▸ **Rows**:
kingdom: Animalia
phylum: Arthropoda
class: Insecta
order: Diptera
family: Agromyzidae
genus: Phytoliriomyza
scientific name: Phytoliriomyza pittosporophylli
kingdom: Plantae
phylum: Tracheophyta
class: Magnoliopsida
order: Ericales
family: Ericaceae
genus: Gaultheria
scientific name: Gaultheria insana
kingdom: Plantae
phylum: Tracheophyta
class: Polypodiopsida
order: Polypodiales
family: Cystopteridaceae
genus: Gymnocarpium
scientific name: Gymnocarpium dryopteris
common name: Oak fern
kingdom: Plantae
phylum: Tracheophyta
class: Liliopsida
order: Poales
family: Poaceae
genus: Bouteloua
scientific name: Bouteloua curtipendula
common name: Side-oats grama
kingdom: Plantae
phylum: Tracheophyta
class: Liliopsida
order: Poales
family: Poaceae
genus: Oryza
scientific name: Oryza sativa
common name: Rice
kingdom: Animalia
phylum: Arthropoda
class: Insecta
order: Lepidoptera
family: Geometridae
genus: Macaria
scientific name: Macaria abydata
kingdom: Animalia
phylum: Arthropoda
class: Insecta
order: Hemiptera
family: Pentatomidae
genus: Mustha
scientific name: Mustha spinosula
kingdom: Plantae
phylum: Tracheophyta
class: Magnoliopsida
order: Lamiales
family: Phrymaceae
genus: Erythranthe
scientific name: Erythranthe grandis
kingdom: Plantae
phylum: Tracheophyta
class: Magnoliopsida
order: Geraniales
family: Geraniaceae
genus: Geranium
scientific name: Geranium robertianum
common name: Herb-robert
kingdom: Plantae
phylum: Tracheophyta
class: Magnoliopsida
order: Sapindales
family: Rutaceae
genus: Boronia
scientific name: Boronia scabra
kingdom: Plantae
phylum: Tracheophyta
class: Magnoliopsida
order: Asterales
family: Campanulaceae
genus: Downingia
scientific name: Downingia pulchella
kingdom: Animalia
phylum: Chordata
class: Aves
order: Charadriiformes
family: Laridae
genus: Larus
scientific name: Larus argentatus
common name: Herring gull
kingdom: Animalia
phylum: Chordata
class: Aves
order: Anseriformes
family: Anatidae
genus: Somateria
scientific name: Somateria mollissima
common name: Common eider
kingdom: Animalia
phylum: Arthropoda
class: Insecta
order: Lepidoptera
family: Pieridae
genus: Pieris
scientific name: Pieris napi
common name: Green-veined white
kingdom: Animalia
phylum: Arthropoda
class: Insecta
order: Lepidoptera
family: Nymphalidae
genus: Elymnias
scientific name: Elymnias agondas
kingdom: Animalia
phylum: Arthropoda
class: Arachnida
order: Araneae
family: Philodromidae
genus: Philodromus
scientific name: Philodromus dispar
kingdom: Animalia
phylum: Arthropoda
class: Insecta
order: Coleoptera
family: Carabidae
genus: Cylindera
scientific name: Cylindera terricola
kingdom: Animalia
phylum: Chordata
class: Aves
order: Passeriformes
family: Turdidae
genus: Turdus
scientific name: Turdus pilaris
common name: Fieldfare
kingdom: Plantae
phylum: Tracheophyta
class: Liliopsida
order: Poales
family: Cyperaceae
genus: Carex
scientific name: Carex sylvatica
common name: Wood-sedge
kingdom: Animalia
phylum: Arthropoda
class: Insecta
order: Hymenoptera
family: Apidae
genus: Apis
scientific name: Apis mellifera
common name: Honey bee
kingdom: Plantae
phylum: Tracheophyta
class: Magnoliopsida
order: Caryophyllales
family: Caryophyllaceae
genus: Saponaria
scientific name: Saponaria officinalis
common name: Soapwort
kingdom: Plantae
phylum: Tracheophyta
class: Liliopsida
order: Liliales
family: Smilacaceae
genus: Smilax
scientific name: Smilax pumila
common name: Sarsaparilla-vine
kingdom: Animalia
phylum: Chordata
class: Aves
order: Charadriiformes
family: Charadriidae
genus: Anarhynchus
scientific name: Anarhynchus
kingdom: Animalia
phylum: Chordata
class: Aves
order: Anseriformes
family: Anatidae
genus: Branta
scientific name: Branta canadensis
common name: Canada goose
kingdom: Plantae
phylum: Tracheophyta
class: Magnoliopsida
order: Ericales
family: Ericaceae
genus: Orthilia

▸ **Aim of the task**:
Edit the lines starting with the one that contains "common name: Sarsaparilla-vine" and running through the end of the records, replacing "common name" with "vernacular name" and leaving everything else unchanged. Give only those lines.

▸ **Reply**:
vernacular name: Sarsaparilla-vine
kingdom: Animalia
phylum: Chordata
class: Aves
order: Charadriiformes
family: Charadriidae
genus: Anarhynchus
scientific name: Anarhynchus
kingdom: Animalia
phylum: Chordata
class: Aves
order: Anseriformes
family: Anatidae
genus: Branta
scientific name: Branta canadensis
vernacular name: Canada goose
kingdom: Plantae
phylum: Tracheophyta
class: Magnoliopsida
order: Ericales
family: Ericaceae
genus: Orthilia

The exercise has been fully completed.